Aww, gee, it's not gonna be a cakewalk after all? So sorry.

The Mets are a better team than the Phillies (or the Padres, if it comes to that). Have faith. This past month or so is just catch-up time on the angst that fans of other teams (most definitely including the Yankess) have dealt with all year.

I'd sympathize, Tom, but I'm still trying to recover from the Phils blowing it in 1964.

I'm a football guy primarily, but enjoy baseball a great deal so I can certainly relate to the mood spoiling sentiment.

I used to get pretty down when my teams were stinkin' up the joint, but if you've been an Army football fan your whole life you kinda get used to regular defeat (hire a coach that runs an option offense like the other academies do for christ f**king sakes!!!). There... I got that out of my system.

My apporach has been to adopt a couple of teams to augment my list of lovable losers. All my teams I have some personnal attachment to so I'm not bandwagoning here. So far this season two of my favs are poised to stink it up again (Army/UM Terps), and the other two have game (Rutgers/Penn State). With my pro teams I don't fair as well (Raiders, Falcons, Jets, Giants) as you can see. Could be a long season...

Have you see the HBO documentary on the Dodgers in Brooklyn? For years, I'd heard and accepted the commonplace argument that the move to LA was all Walter O'Malley's fault. Lo and behold, it turns out that Robert Moses refused to give O'Malley eminent domain for the property in Brooklyn where the Dodgers owner wanted to build a domed (!) stadium, with his own money (!!). Moses wanted O'Malley to move to Flushing Meadows, where the new stadium would be at the hub of the new highways. When I was attending CCNY, I lived in a brownstone two blocks from where O'Malley's stadium would have been. I can't begin to picture how different that neighborhood would have looked and felt, had Moses not put the kibosh on this idea.

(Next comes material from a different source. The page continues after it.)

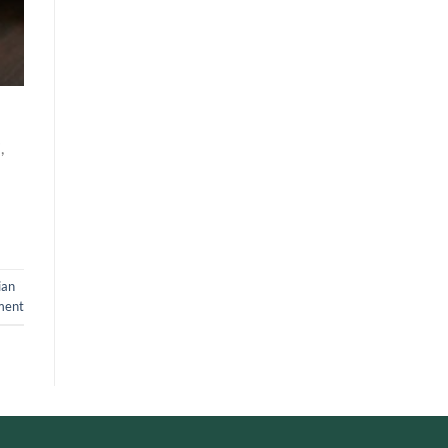
,
ian
ment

My Indians somehow managed to sweep the Tigers. As a Cleveland fan, I'm stunned, to put it mildly.

I'd just like to say that the current LA Dodgers fans are not happy either, after being swept by the Rockies in four games, two of which were decided by two-run home runs either in the Rockies' last or next-to-last at bats. Their wildcard hopes are pretty much gone.

No joy in Flatbush, or the San Fernando Valley, or Santa Monica, or Boyle Heights, or...

Hmmmmph. Since 1969, huh?

I was an 11 year old girl and a Cubs fan in 1969. That's about as bad as baseball heartache gets. Eleven is a very tender age for having your hopes crushed.

HALF a century of disappointment? Whiner.

Good one, videogrrl - oh man this is pretty damned bad though.